In her role, however, she has been making strides to modernize the process. For example, she aims to redefine the use of technology to use it not to scale data, but to understand it. By creating a database of all compounds and genetic knockout states, she could teach a machine to identify key cell phenotypes to predict and test the effectiveness of a new drug.
As a result of her efforts, her team at Recursion recently demonstrated their new product: the LLM-Orchestrated Workflow Engine (LOWE). The engine helps simplify the drug discovery process by orchestrating complex workflows and generating novel compounds and scheduling them for synthesis and experimentation. Vierra hopes that with the help of LOWE, drug discovery scientists will be able to utilize data to make the drug discovery process more efficient and less complicated.
A.I. Meets Human Values: The Present and the Future
Assistant Professor Morgan Ames was the conference’s final speaker and gave a talk on the relationship between artificial intelligence and human values. She addressed the prevailing fear of AI taking over jobs and introduced the concept of the socio-technical gap, which states that there is a divide between what people want and what technology can do. By doing so, she reassured audiences that technology still requires human intervention.
Whereas there was a push to automate the technology or make it more human-like in the past, Ames pointed out that there was an increased interest in augmentation or playing to the strengths of both humans and machines. Despite this interest, however, the augmentation process is not perfect. Companies have taken advantage of this to employ people to do ghost work, which can be dehumanizing, isolating, and economically unviable.

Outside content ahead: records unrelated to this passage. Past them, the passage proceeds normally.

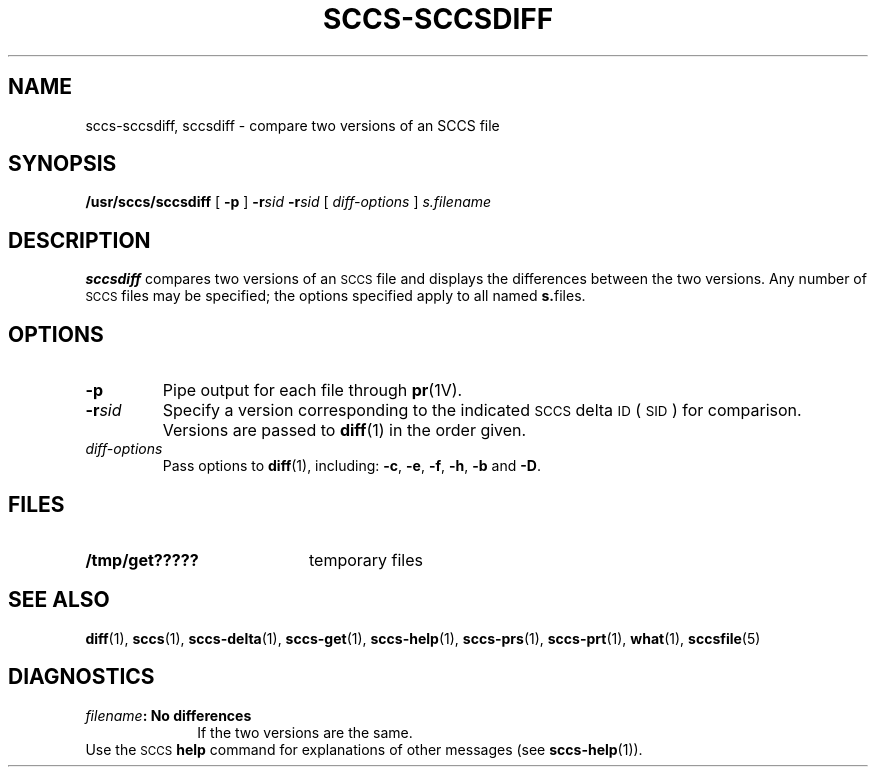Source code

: .\" @(#)sccs-sccsdiff.1 1.1 92/07/30 SMI;
.TH SCCS-SCCSDIFF 1 "30 June 1988"
.SH NAME
sccs-sccsdiff, sccsdiff \- compare two versions of an SCCS file
.SH SYNOPSIS
.B /usr/sccs/sccsdiff
[
.B \-p
]
.BI \-r sid
.BI \-r sid
[
.I diff-options
]
.I s.filename
.SH DESCRIPTION
.IX  "sccsdiff command"  ""  "\fLsccsdiff\fP \(em compare versions of SCCS file"
.IX  compare "versions of SCCS file \(em \fLsccsdiff\fP"
.IX  "SCCS commands"  sccsdiff  ""  "\fLsccsdiff\fP \(em compare versions of SCCS file"
.B sccsdiff
compares two versions of an
.SM SCCS
file and displays the differences between
the two versions.  Any number of
.SM SCCS
files may be specified; the options specified apply to all
named
.BR s. files.
.SH OPTIONS
.TP
.B \-p
Pipe output for each file through
.BR pr (1V).
.TP
.BI \-r sid
Specify a version corresponding to the indicated
.SM SCCS
delta
.SM ID\s0
(\s-1SID\s0)
for comparison.  Versions are passed to
.BR diff (1)
in the order given.
.TP
.I diff-options
Pass options to
.BR diff (1),
including:
.BR \-c ,
.BR \-e ,
.BR \-f ,
.BR \-h ,
.B \-b
and
.BR \-D .
.SH FILES
.TP 20
.B /tmp/get?????
temporary files
.SH "SEE ALSO"
.BR diff (1),
.BR sccs (1),
.BR sccs-delta (1),
.BR sccs-get (1),
.BR sccs-help (1),
.BR sccs-prs (1),
.BR sccs-prt (1),
.BR what (1),
.BR sccsfile (5)
.LP
.TX PUL
.SH DIAGNOSTICS
.PD 0
.TP 10
.IB filename ": No differences"
If the two versions are the same.
.LP
Use the
.SM SCCS
.B help
command for explanations of other messages (see
.BR sccs-help (1)).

Questions have also arisen about who takes responsibility when technology fails, especially as self-driving car companies such as Cruise fired an entire team of engineers for an accident that occurred in San Francisco.
Despite ongoing media discourse about such technology and its setbacks, Professor Ames reminded the audience about their ability to choose. She explained that while AI will continue to be built and anxieties about technology will continue to grow, humans are ultimately the ones who give machines meaning and choose whether to engage with the technology.
WiDS Berkeley is independently organized by the UC Berkeley School of Information and co-sponsored by the College of Computing, Data Science, and Society (CDSS), the Center for Information Technology Research in the Interest of Society and the Banatao Institute (CITRIS), and other UC Berkeley partners to be part of the mission to increase participation of women in data science and to feature outstanding women doing outstanding work.